By Dr. Jeff McKinney
Many career and job search experts report that 70% of jobs paying over 100K are filled through referrals – or networking. In addition, 80% of senior managers find that networking is crucial for a successful career. Unfortunately most people do not fully develop and utilize their networks.
Networking means developing a broad and diverse list of contacts, including friends, co-workers, alumni from your school, people you meet at social and business functions, other potential MBA students – the list goes on and on. People in your network are often able to give you advice, inform you about current openings, provide you opportunities for informational interviews, and introduce you to others. (Think of all the people in your current network and all the people they know!)
When most people hear the word networking, they often think of a cheesy walk around a business event waxing superficial with other attendees. While that can be true, it does NOT have to be that way. Find your authentic voice in the networking process by being yourself! When networking, be authentic to your personality and communicate in ways that work for you.

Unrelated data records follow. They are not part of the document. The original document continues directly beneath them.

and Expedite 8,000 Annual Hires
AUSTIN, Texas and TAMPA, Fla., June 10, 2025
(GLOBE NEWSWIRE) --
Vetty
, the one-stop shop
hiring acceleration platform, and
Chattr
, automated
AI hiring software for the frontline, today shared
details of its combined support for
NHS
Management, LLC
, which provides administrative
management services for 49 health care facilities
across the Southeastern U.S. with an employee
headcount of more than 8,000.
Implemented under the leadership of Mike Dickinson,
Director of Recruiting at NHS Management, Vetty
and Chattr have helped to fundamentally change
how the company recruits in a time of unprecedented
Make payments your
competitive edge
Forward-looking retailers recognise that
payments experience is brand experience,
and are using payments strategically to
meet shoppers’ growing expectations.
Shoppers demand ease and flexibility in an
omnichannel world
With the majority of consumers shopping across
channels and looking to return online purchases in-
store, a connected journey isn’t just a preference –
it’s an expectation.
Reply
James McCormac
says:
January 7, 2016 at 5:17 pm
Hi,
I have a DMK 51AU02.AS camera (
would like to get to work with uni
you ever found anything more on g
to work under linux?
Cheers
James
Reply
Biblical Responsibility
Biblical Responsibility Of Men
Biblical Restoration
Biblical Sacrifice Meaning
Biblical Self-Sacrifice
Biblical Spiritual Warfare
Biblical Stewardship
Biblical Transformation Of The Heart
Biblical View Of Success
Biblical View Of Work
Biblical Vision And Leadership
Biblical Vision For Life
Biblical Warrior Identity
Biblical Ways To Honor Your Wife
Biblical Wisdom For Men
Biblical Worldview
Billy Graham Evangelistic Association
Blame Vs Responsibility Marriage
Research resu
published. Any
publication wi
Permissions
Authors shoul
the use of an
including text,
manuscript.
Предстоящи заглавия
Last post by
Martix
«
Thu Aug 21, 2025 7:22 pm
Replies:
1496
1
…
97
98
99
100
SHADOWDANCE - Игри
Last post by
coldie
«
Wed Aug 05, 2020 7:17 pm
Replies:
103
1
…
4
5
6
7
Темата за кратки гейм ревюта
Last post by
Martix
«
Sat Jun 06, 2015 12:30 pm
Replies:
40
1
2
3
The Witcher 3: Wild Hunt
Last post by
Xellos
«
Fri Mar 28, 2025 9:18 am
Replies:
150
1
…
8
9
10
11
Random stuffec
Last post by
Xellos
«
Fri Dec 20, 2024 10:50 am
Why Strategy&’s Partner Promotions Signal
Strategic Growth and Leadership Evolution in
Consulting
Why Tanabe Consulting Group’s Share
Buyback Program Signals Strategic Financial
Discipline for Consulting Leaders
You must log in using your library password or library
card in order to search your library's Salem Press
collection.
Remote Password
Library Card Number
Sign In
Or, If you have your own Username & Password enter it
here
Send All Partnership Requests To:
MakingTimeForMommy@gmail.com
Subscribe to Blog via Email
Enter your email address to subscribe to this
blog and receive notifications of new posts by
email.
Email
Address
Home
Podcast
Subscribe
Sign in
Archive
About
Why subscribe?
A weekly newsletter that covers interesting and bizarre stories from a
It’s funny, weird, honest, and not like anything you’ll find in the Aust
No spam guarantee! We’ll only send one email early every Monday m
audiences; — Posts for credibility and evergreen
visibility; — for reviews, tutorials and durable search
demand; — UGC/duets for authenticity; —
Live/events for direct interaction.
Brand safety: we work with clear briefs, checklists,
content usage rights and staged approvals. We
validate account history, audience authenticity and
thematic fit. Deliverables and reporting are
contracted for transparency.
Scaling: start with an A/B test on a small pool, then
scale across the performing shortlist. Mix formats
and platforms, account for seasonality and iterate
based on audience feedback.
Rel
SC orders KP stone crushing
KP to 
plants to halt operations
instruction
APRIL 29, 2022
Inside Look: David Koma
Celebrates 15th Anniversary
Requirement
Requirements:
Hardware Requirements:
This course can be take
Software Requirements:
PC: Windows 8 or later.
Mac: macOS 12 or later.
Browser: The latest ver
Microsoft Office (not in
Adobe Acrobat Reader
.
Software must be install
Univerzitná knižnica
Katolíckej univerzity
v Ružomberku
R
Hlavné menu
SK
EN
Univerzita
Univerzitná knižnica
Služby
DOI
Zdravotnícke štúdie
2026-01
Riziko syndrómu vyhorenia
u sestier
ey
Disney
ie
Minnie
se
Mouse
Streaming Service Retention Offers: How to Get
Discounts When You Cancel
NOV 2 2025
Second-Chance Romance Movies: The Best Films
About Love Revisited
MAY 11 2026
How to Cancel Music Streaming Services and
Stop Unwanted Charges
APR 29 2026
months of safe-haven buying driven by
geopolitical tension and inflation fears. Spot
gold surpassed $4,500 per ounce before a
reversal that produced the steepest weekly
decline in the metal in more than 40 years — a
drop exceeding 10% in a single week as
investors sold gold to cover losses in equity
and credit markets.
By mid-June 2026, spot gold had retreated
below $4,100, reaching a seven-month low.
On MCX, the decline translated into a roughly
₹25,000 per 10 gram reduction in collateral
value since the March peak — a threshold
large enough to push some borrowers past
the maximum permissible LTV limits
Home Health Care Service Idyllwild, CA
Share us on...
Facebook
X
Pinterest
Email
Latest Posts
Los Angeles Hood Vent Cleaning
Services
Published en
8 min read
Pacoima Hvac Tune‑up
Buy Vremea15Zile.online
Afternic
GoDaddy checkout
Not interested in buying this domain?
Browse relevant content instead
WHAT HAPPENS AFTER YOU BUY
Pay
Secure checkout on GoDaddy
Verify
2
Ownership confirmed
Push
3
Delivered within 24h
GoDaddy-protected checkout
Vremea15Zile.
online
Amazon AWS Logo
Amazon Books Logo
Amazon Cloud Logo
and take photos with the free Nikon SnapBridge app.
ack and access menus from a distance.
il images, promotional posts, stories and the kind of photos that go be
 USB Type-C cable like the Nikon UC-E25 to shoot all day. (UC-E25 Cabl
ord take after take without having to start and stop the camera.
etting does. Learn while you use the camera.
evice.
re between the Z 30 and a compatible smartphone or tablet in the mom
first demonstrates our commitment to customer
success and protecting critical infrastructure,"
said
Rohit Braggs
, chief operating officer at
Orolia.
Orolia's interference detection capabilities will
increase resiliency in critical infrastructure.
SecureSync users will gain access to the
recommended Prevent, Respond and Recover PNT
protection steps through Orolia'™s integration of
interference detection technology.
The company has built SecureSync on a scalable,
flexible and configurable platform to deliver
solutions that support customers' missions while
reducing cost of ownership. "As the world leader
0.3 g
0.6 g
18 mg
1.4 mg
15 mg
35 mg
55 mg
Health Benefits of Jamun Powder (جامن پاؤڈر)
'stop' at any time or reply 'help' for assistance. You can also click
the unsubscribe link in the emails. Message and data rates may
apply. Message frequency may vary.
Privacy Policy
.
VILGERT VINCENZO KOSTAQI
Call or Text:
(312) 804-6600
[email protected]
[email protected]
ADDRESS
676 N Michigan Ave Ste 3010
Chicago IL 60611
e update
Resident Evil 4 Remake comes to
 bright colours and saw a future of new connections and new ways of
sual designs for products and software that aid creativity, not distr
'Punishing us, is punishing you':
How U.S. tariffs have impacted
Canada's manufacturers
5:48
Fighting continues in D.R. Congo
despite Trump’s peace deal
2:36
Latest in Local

Below are some tips as you begin to develop (or enhance) your current level of networking.
- When you meet someone and request a business card, ALWAYS have a definitive next step to contact them. (Email next Monday or phone call on Friday?)
- Have a strategy to keep in touch with people in your network. For instance, invite them to coffee, lunch, etc., or send them an article or research paper that is relevant to their interests. Ask people for advice (If you were me…), offer to help people in your network, or send along a “what’s new message” (i.e. what is new in your world.)
- In networking situations, be able to produce a business card in 2-3 seconds.
- Always have an objective at a networking event. (e.g. I want to meet 5 people, set 3 meetings, and help others.)
- Schedule time every week to engage in networking activities. (Add it your calendar.) This provides a disciplined approach and ensures that you are networking every week.
- Develop a database to track your contacts, conversations, and items that require follow-up.
- Be sure to engage in peer-to-peer networking.
- Always have your key messages ready. Be able to talk about yourself and your interests.
- Follow up within 1 week after meeting someone that you want to stay in touch with.
- ALWAYS provide a thank you note when appropriate. (Handwritten notes can add a nice touch.)
Jeff McKinney is a Career Coach for the PTMBA program at the Robert H. Smith School of Business at The University of Maryland.